[PyTorch] Failed to convert Mask R-CNN with batch size > 1

comaniac · February 18, 2021, 6:20pm

Recerntly I am working on some models from PyTorch implementation, so I use the Relay PyTorch frontend from_pytorch to convert the model. Everything works well in general, but the problem comes when I convert Mask R-CNN with batch size larger than 1.

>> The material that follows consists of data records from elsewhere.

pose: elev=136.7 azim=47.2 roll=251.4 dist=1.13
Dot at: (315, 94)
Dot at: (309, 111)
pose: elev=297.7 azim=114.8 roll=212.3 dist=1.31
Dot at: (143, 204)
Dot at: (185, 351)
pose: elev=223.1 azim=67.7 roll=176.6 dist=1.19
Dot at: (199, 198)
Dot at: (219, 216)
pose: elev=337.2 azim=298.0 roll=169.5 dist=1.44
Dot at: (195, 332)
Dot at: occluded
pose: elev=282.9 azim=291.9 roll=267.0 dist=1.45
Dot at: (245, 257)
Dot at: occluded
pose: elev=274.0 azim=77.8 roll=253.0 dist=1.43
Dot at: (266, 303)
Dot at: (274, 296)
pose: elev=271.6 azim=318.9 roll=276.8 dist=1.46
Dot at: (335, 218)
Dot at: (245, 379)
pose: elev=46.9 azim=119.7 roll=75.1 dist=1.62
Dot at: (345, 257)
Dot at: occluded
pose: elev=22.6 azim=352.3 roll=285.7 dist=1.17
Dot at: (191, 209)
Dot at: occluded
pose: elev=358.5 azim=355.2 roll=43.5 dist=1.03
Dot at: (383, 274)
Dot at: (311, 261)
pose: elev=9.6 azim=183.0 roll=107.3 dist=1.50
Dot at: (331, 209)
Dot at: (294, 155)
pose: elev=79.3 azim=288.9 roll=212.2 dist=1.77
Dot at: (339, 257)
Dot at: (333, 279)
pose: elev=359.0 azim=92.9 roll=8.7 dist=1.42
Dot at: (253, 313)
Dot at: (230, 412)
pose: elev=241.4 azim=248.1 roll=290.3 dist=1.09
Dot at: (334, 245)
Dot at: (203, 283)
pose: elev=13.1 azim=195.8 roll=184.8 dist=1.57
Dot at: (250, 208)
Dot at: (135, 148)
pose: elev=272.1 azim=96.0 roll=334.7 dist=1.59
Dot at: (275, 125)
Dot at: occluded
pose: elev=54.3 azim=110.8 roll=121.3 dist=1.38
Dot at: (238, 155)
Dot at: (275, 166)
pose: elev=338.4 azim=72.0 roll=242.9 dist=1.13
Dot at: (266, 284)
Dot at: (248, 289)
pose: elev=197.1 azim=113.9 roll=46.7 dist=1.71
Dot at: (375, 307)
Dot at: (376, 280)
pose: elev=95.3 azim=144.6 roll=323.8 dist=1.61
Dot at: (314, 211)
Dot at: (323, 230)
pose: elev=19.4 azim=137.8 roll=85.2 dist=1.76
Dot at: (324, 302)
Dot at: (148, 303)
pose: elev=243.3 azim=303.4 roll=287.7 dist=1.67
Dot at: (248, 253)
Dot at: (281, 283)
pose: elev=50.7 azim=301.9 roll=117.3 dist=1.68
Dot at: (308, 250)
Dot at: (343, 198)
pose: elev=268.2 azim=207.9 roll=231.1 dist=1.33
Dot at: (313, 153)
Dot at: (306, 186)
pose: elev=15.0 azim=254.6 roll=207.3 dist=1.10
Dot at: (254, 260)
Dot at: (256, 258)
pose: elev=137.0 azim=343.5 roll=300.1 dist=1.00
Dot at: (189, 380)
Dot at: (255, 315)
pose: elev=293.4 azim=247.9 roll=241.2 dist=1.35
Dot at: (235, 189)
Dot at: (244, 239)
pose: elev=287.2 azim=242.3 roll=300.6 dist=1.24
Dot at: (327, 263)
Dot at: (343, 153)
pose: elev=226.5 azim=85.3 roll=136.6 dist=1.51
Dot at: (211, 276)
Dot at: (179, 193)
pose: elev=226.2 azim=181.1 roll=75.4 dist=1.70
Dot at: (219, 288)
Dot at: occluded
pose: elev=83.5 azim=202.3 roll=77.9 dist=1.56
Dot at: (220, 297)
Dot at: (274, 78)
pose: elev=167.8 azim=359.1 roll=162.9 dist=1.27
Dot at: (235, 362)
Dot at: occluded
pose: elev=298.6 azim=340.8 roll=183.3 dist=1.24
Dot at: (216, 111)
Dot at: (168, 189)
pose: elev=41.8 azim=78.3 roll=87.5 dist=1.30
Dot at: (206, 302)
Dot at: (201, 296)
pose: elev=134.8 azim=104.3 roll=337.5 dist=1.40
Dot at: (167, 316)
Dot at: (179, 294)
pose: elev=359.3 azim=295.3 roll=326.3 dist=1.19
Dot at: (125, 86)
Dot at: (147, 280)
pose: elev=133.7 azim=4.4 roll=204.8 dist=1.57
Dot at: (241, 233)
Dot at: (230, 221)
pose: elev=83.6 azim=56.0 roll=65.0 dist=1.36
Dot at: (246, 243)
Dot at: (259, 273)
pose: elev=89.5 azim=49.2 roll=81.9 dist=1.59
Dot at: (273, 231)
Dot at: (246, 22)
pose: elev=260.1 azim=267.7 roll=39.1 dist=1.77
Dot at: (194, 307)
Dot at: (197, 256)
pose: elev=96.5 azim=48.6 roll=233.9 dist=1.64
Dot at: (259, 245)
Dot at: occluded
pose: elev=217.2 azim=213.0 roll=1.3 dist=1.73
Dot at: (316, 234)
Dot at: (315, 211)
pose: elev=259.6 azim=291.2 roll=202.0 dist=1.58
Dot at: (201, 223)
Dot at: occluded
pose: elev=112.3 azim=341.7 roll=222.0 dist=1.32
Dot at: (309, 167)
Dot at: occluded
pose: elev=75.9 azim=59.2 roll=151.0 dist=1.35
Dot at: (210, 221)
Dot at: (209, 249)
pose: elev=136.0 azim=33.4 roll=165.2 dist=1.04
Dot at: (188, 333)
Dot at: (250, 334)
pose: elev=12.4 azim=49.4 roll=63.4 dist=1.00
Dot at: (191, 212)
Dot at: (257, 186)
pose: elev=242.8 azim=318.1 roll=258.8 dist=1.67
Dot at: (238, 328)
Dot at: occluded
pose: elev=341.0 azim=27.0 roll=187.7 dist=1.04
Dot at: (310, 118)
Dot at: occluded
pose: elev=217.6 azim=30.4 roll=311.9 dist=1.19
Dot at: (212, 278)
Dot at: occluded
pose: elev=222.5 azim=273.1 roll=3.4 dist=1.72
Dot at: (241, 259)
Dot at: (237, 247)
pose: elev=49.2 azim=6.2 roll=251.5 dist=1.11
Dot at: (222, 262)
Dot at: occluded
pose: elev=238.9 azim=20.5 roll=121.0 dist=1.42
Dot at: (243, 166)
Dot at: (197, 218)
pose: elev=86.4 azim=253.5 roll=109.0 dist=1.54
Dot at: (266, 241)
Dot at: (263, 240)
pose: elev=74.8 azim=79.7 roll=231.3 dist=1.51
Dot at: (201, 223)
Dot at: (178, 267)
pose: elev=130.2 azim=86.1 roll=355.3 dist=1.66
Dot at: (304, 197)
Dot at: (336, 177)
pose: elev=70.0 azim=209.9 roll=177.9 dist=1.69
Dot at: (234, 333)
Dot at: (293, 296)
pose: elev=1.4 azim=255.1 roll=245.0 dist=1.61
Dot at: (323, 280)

Specifically, I basically use the script from the tutorial (Compile PyTorch Object Detection Models — tvm 0.8.dev0 documentation) and change the batch size to other numbers. Here is the script to reproduce the error

import numpy as np

import torch
import torchvision

import tvm
from tvm import relay

batch_size = 2 # Error when > 1
image_size = [300, 300]
input_shape = (batch_size, 3, *image_size)

def do_trace(model, inp):
    model_trace = torch.jit.trace(model, inp)
    model_trace.eval()
    return model_trace

def dict_to_tuple(out_dict):
    if "masks" in out_dict.keys():
        return out_dict["boxes"], out_dict["scores"], out_dict["labels"], out_dict["masks"]
    return out_dict["boxes"], out_dict["scores"], out_dict["labels"]

class TraceWrapper(torch.nn.Module):
    def __init__(self, model):
        super().__init__()
        self.model = model

    def forward(self, inp):
        out = self.model(inp)
        return dict_to_tuple(out[0])

model_func = torchvision.models.detection.maskrcnn_resnet50_fpn
model = TraceWrapper(model_func(pretrained=True))

model.eval()
inp = torch.Tensor(np.random.uniform(0.0, 250.0, size=input_shape))

with torch.no_grad():
    out = model(inp)
    script_module = do_trace(model, inp)

input_name = "input0"
shape_list = [(input_name, input_shape)]
relay.frontend.from_pytorch(script_module, shape_list)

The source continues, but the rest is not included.